■ Set problem
Copy out the data below word for word, from its beginning through the line containing "v(43, 9.75) *", and stop there. Skip the picture.
**** Data excerpts ****
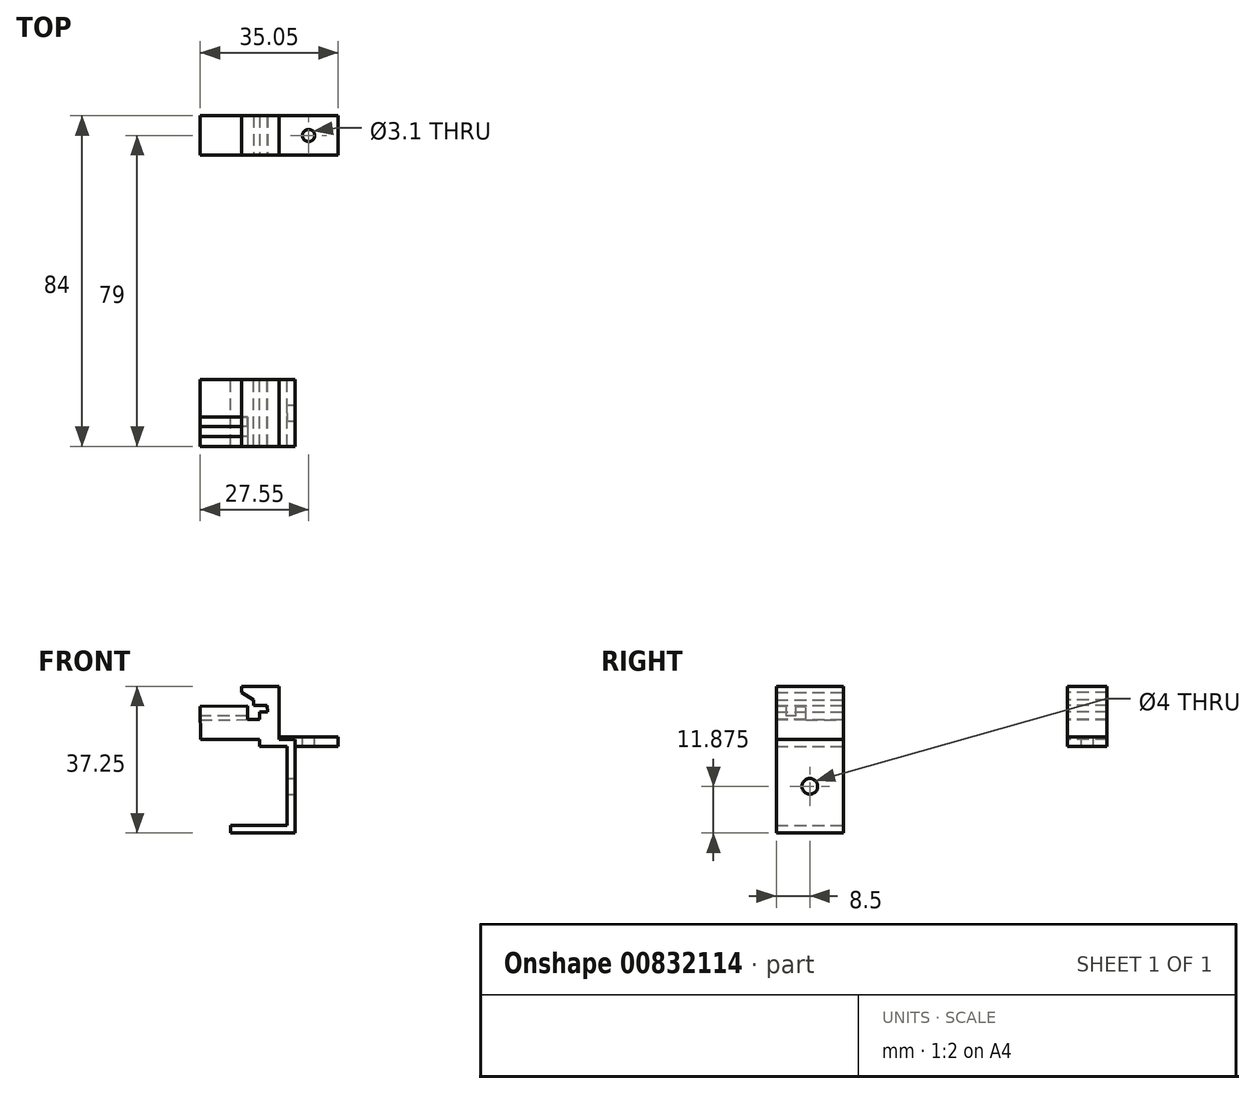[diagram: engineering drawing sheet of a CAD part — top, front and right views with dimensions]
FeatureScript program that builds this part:
annotation { "Feature Type Name" : "Feature", "Feature Type Description" : "" }
export const myFeature = defineFeature(function(context is Context, id is Id, definition is map)
    precondition{}
    {
        {
            var Q0;
            Q0=qCreatedBy(makeId("Front.planeOp"),FACE);
            var sketch = newSketch(context, id + "F0", { "sketchPlane" : qUnion([Q0])});
            skLineSegment(sketch, "E0.0", {"start": v(28, 1.75) * mm, "end": v(43, 1.75) * mm});
            skLineSegment(sketch, "E1.0", {"start": v(43, 1.75) * mm, "end": v(43, 0) * mm});
            skLineSegment(sketch, "E2", {"start": v(43, 0) * mm, "end": v(48, 0) * mm});
            skPoint(sketch, "E3.orphan", {"position": v(43, 9.75) * mm});
            skPoint(sketch, "E4.orphan", {"position": v(-43, 7.25) * mm});
            skPoint(sketch, "E5.orphan", {"position": v(-43, 1.75) * mm});
            skPoint(sketch, "E6.end.orphan", {"position": v(43, 7.25) * mm});
            skLineSegment(sketch, "E7", {"start": v(27.97, 6.75) * mm, "end": v(28, 1.75) * mm});
            skLineSegment(sketch, "E8", {"start": v(48, 13.75) * mm, "end": v(48, 1.75) * mm});
            skPoint(sketch, "E9.0.end.orphan", {"position": v(45, 9.75) * mm});
            skLineSegment(sketch, "E10.0", {"start": v(45, 9.75) * mm, "end": v(44, 9.75) * mm, "construction": true});
            skLineSegment(sketch, "E11.0", {"start": v(43, 8.5) * mm, "end": v(45, 9.75) * mm, "construction": true});
            skLineSegment(sketch, "E12", {"start": v(27.97, 6.75) * mm, "end": v(43, 6.84) * mm});
            skLineSegment(sketch, "E13.bottom", {"start": v(43, 0) * mm, "end": v(52, 0) * mm});
            skLineSegment(sketch, "E13.top", {"start": v(48, 1.75) * mm, "end": v(52, 1.75) * mm});
            skLineSegment(sketch, "E13.left", {"start": v(43, 0) * mm, "end": v(43, 1.75) * mm});
            skLineSegment(sketch, "E14.right", {"start": v(41.5, 11.88) * mm, "end": v(41.5, 10.45) * mm});
            skLineSegment(sketch, "E15", {"start": v(38.5, 13.75) * mm, "end": v(41.5, 11.88) * mm});
            skLineSegment(sketch, "E16", {"start": v(41.5, 10.45) * mm, "end": v(44.97, 10.45) * mm});
            skLineSegment(sketch, "E17", {"start": v(44.97, 10.45) * mm, "end": v(45, 8.79) * mm});
            skLineSegment(sketch, "E18", {"start": v(45, 8.79) * mm, "end": v(43, 8.75) * mm});
            skPoint(sketch, "E19.orphan", {"position": v(43, 10) * mm});
            skPoint(sketch, "E20.orphan", {"position": v(41.5, 10) * mm});
            skLineSegment(sketch, "E21", {"start": v(43, 8.75) * mm, "end": v(43, 6.84) * mm});
            skLineSegment(sketch, "E22.top", {"start": v(38.5, 15.25) * mm, "end": v(48, 15.25) * mm});
            skLineSegment(sketch, "E22.left", {"start": v(38.5, 13.75) * mm, "end": v(38.5, 15.25) * mm});
            skLineSegment(sketch, "E22.right", {"start": v(48, 13.75) * mm, "end": v(48, 15.25) * mm});
            skPoint(sketch, "E14.bottom.end.orphan", {"position": v(41.5, 13.75) * mm});
            skLineSegment(sketch, "E23.0", {"start": v(50, -20) * mm, "end": v(50, 0) * mm});
            skLineSegment(sketch, "E24.0", {"start": v(-50, -20) * mm, "end": v(50, -20) * mm});
            skLineSegment(sketch, "E25", {"start": v(48, 0) * mm, "end": v(50, 0) * mm});
            skLineSegment(sketch, "E26", {"start": v(50, -20) * mm, "end": v(35.7, -20) * mm});
            skLineSegment(sketch, "E27", {"start": v(35.7, -20) * mm, "end": v(35.7, -22) * mm});
            skLineSegment(sketch, "E28", {"start": v(35.7, -22) * mm, "end": v(52, -22) * mm});
            skLineSegment(sketch, "E29", {"start": v(52, -22) * mm, "end": v(52, 1.75) * mm});
            skPoint(sketch, "E13.right.end.orphan", {"position": v(63, 1.75) * mm});
            skSolve(sketch);
        }
        {
            var Q0;
            Q0=qSketchRegion(id+"F0",true);
            extrude(context, id + "F1", {"entities" : qUnion([Q0]), "depth" : 47 * mm});
        }
        {
            var Q0;
            Q0=qSketchRegion(id+"F0",true);
            extrude(context, id + "F2", {"entities" : qUnion([Q0]), "operationType" : NewBodyOperationType.REMOVE, "depth" : 30 * mm});
        }
        {
            var Q0;
            Q0=makeQuery(id+"F1.opExtrude","SWEPT_FACE",FACE,{"disambiguationData":[OSD([sQuery(id+"F0.wireOp",EDGE,"E7")])]});
            var sketch = newSketch(context, id + "F3", { "sketchPlane" : qUnion([Q0])});
            skPoint(sketch, "E30.right.end.orphan", {"position": v(-45, -81.5) * mm});
            skPoint(sketch, "E31.0.end.orphan", {"position": v(42, 12) * mm});
            skPoint(sketch, "E31.0.start.orphan", {"position": v(-42, 9.5) * mm});
            skPoint(sketch, "E32.0.end.orphan", {"position": v(-45, 12) * mm});
            skPoint(sketch, "E32.0.start.orphan", {"position": v(-45, 9.5) * mm});
            skPoint(sketch, "E33.0.end.orphan", {"position": v(-45, 9.08) * mm});
            skPoint(sketch, "E33.0.start.orphan", {"position": v(42, 7.08) * mm});
            skPoint(sketch, "E34.0.3.end.orphan", {"position": v(47, 6.58) * mm});
            skPoint(sketch, "E34.0.3.start.orphan", {"position": v(47, 6.58) * mm});
            skPoint(sketch, "E34.0.1.end.orphan", {"position": v(30, 6.58) * mm});
            skPoint(sketch, "E34.0.1.start.orphan", {"position": v(30, 6.58) * mm});
            skLineSegment(sketch, "E35.0", {"start": v(-45, 9.5) * mm, "end": v(-45, 12) * mm, "construction": true});
            skLineSegment(sketch, "E36.0", {"start": v(42, 8.25) * mm, "end": v(42, 9.58) * mm, "construction": true});
            skLineSegment(sketch, "E37.0", {"start": v(-45, 12) * mm, "end": v(-46, 12) * mm, "construction": true});
            skLineSegment(sketch, "E38.0", {"start": v(-45, 12) * mm, "end": v(-135, 12) * mm, "construction": true});
            skLineSegment(sketch, "E39.top", {"start": v(47, 5.94) * mm, "end": v(39.5, 5.94) * mm});
            skPoint(sketch, "E40.orphan", {"position": v(39.5, 7.08) * mm});
            skLineSegment(sketch, "E41", {"start": v(-45, 11.58) * mm, "end": v(-45, 9.08) * mm});
            skLineSegment(sketch, "E42", {"start": v(47, 10.08) * mm, "end": v(47, 5.94) * mm});
            skPoint(sketch, "E43.orphan", {"position": v(-42, 8.25) * mm});
            skLineSegment(sketch, "E44.right", {"start": v(47, 10.08) * mm, "end": v(47, 7.08) * mm});
            skPoint(sketch, "E45.orphan", {"position": v(45, 12) * mm});
            skPoint(sketch, "E46.0.start.orphan", {"position": v(45, 9.5) * mm});
            skLineSegment(sketch, "E47", {"start": v(44.5, 10.08) * mm, "end": v(44.5, 7.58) * mm});
            skLineSegment(sketch, "E48", {"start": v(42, 7.58) * mm, "end": v(42, 9.58) * mm});
            skLineSegment(sketch, "E49", {"start": v(39.5, 9.58) * mm, "end": v(39.5, 5.94) * mm});
            skLineSegment(sketch, "E50", {"start": v(42, 7.58) * mm, "end": v(44.5, 7.58) * mm});
            skLineSegment(sketch, "E51.top", {"start": v(42, 10.08) * mm, "end": v(39.5, 10.08) * mm});
            skLineSegment(sketch, "E51.left", {"start": v(42, 9.58) * mm, "end": v(42, 10.08) * mm});
            skLineSegment(sketch, "E51.right", {"start": v(39.5, 9.58) * mm, "end": v(39.5, 10.08) * mm});
            skLineSegment(sketch, "E52", {"start": v(44.5, 10.08) * mm, "end": v(47, 10.08) * mm});
            skSolve(sketch);
        }
        {
            var Q0;
            Q0=qSketchRegion(id+"F3",true);
            extrude(context, id + "F4", {"entities" : qUnion([Q0]), "operationType" : NewBodyOperationType.ADD, "oppositeDirection" : true, "depth" : 12 * mm});
        }
        {
            var Q0;
            Q0=makeQuery(id+"F1.opExtrude","SWEPT_FACE",FACE,{"disambiguationData":[OSD([sQuery(id+"F0.wireOp",EDGE,"E29")])]});
            var sketch = newSketch(context, id + "F5", { "sketchPlane" : qUnion([Q0])});
            skCircle(sketch, "E53", {"center": v(-38.5, -10.12) * mm, "radius": 2 * mm});
            skPoint(sketch, "E53.centerSnap0", {"position": v(-47, -10.12) * mm});
            skPoint(sketch, "E53.centerSnap1", {"position": v(-38.5, 1.75) * mm});
            skSolve(sketch);
        }
        {
            var Q0;
            Q0=qSketchRegion(id+"F5",true);
            extrude(context, id + "F6", {"entities" : qUnion([Q0]), "operationType" : NewBodyOperationType.REMOVE, "oppositeDirection" : true, "depth" : 3 * mm});
        }
        {
            var Q0;
            Q0=makeQuery(id+"F2.boolean.opBoolean","COPY",FACE,{"derivedFrom":makeQuery(id+"F2.opExtrude","CAP_FACE",FACE,{"disambiguationData":[OSD([sQuery(id+"F0.wireOp",EDGE,"E0.0"),sQuery(id+"F0.wireOp",EDGE,"E7"),sQuery(id+"F0.wireOp",EDGE,"E8"),sQuery(id+"F0.wireOp",EDGE,"E12"),sQuery(id+"F0.wireOp",EDGE,"E13.bottom"),sQuery(id+"F0.wireOp",EDGE,"E13.top"),sQuery(id+"F0.wireOp",EDGE,"E13.left"),sQuery(id+"F0.wireOp",EDGE,"E14.right"),sQuery(id+"F0.wireOp",EDGE,"E15"),sQuery(id+"F0.wireOp",EDGE,"E16"),sQuery(id+"F0.wireOp",EDGE,"E17"),sQuery(id+"F0.wireOp",EDGE,"E18"),sQuery(id+"F0.wireOp",EDGE,"E21"),sQuery(id+"F0.wireOp",EDGE,"E22.top"),sQuery(id+"F0.wireOp",EDGE,"E22.left"),sQuery(id+"F0.wireOp",EDGE,"E22.right"),sQuery(id+"F0.wireOp",EDGE,"E23.0"),sQuery(id+"F0.wireOp",EDGE,"E25"),sQuery(id+"F0.wireOp",EDGE,"E26"),sQuery(id+"F0.wireOp",EDGE,"E27"),sQuery(id+"F0.wireOp",EDGE,"E28"),sQuery(id+"F0.wireOp",EDGE,"E29")])],"isStart":false})});
            cPlane(context, id + "F7", {"entities" : qUnion([Q0]), "cplaneType" : CPlaneType.OFFSET, "offset" : 57 * mm, "width" : 150 * mm, "height" : 150 * mm});
        }
        {
            var Q0;
            Q0=qCreatedBy(id+"F7.planeOp",FACE);
            var sketch = newSketch(context, id + "F8", { "sketchPlane" : qUnion([Q0])});
            skLineSegment(sketch, "E54.0.0", {"start": v(-28, 1.75) * mm, "end": v(-27.97, 6.75) * mm});
            skLineSegment(sketch, "E54.0.1", {"start": v(-27.97, 6.75) * mm, "end": v(-43, 6.84) * mm});
            skLineSegment(sketch, "E54.0.2", {"start": v(-43, 6.84) * mm, "end": v(-43, 8.75) * mm});
            skLineSegment(sketch, "E54.0.3", {"start": v(-43, 8.75) * mm, "end": v(-45, 8.79) * mm});
            skLineSegment(sketch, "E54.0.4", {"start": v(-45, 8.79) * mm, "end": v(-44.97, 10.45) * mm});
            skLineSegment(sketch, "E54.0.5", {"start": v(-44.97, 10.45) * mm, "end": v(-41.5, 10.45) * mm});
            skLineSegment(sketch, "E54.0.6", {"start": v(-41.5, 10.45) * mm, "end": v(-41.5, 11.88) * mm});
            skLineSegment(sketch, "E54.0.7", {"start": v(-41.5, 11.88) * mm, "end": v(-38.5, 13.75) * mm});
            skLineSegment(sketch, "E54.0.8", {"start": v(-38.5, 13.75) * mm, "end": v(-38.5, 15.25) * mm});
            skLineSegment(sketch, "E54.0.9", {"start": v(-38.5, 15.25) * mm, "end": v(-48, 15.25) * mm});
            skLineSegment(sketch, "E54.0.10", {"start": v(-48, 15.25) * mm, "end": v(-48, 2.5) * mm});
            skLineSegment(sketch, "E54.0.18", {"start": v(-43, 0) * mm, "end": v(-43, 1.75) * mm});
            skLineSegment(sketch, "E54.0.19", {"start": v(-43, 1.75) * mm, "end": v(-28, 1.75) * mm});
            skPoint(sketch, "E54.0.16.end.orphan", {"position": v(-50, 0) * mm});
            skPoint(sketch, "E54.0.15.end.orphan", {"position": v(-50, -20) * mm});
            skPoint(sketch, "E54.0.13.start.orphan", {"position": v(-52, -22) * mm});
            skPoint(sketch, "E54.0.14.end.orphan", {"position": v(-35.7, -20) * mm});
            skPoint(sketch, "E54.0.14.start.orphan", {"position": v(-35.7, -22) * mm});
            skLineSegment(sketch, "E55.bottom", {"start": v(-43, 0) * mm, "end": v(-63, 0) * mm});
            skLineSegment(sketch, "E55.top", {"start": v(-48, 2.5) * mm, "end": v(-63, 2.5) * mm});
            skLineSegment(sketch, "E55.right", {"start": v(-63, 0) * mm, "end": v(-63, 2.5) * mm});
            skPoint(sketch, "E54.0.11.end.orphan", {"position": v(-52, 1.75) * mm});
            skPoint(sketch, "E56.orphan", {"position": v(-48, 1.75) * mm});
            skLineSegment(sketch, "E57.0", {"start": v(-39.97, 6.82) * mm, "end": v(-39.95, 10.32) * mm, "construction": true});
            skSolve(sketch);
        }
        {
            var Q0;
            Q0=qSketchRegion(id+"F8",true);
            extrude(context, id + "F9", {"entities" : qUnion([Q0]), "depth" : 10 * mm, "offsetDistance" : 25 * mm});
        }
        {
            var Q0;
            Q0=makeQuery(id+"F9.opExtrude","SWEPT_FACE",FACE,{"disambiguationData":[OSD([sQuery(id+"F8.wireOp",EDGE,"E55.top")])]});
            var sketch = newSketch(context, id + "F10", { "sketchPlane" : qUnion([Q0])});
            skLineSegment(sketch, "E58.0.0", {"start": v(48, 27) * mm, "end": v(63, 27) * mm, "construction": true});
            skLineSegment(sketch, "E58.0.1", {"start": v(63, 27) * mm, "end": v(63, 37) * mm, "construction": true});
            skLineSegment(sketch, "E58.0.2", {"start": v(63, 37) * mm, "end": v(48, 37) * mm, "construction": true});
            skLineSegment(sketch, "E58.0.3", {"start": v(48, 37) * mm, "end": v(48, 27) * mm, "construction": true});
            skPoint(sketch, "E59", {"position": v(55.5, 32) * mm});
            skPoint(sketch, "E59.positionSnap0", {"position": v(63, 32) * mm});
            skPoint(sketch, "E59.positionSnap1", {"position": v(55.5, 27) * mm});
            skCircle(sketch, "E60", {"center": v(55.5, 32) * mm, "radius": 1.55 * mm});
            skSolve(sketch);
        }
        {
            var Q0;
            Q0=qSketchRegion(id+"F10",true);
            extrude(context, id + "F11", {"entities" : qUnion([Q0]), "operationType" : NewBodyOperationType.REMOVE, "oppositeDirection" : true, "depth" : 25 * mm});
        }
    });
****
■ The response
[diagram: engineering drawing sheet of a CAD part — top, front and right views with dimensions]
FeatureScript program that builds this part:
annotation { "Feature Type Name" : "Feature", "Feature Type Description" : "" }
export const myFeature = defineFeature(function(context is Context, id is Id, definition is map)
    precondition{}
    {
        {
            var Q0;
            Q0=qCreatedBy(makeId("Front.planeOp"),FACE);
            var sketch = newSketch(context, id + "F0", { "sketchPlane" : qUnion([Q0])});
            skLineSegment(sketch, "E0.0", {"start": v(28, 1.75) * mm, "end": v(43, 1.75) * mm});
            skLineSegment(sketch, "E1.0", {"start": v(43, 1.75) * mm, "end": v(43, 0) * mm});
            skLineSegment(sketch, "E2", {"start": v(43, 0) * mm, "end": v(48, 0) * mm});
            skPoint(sketch, "E3.orphan", {"position": v(43, 9.75) * mm});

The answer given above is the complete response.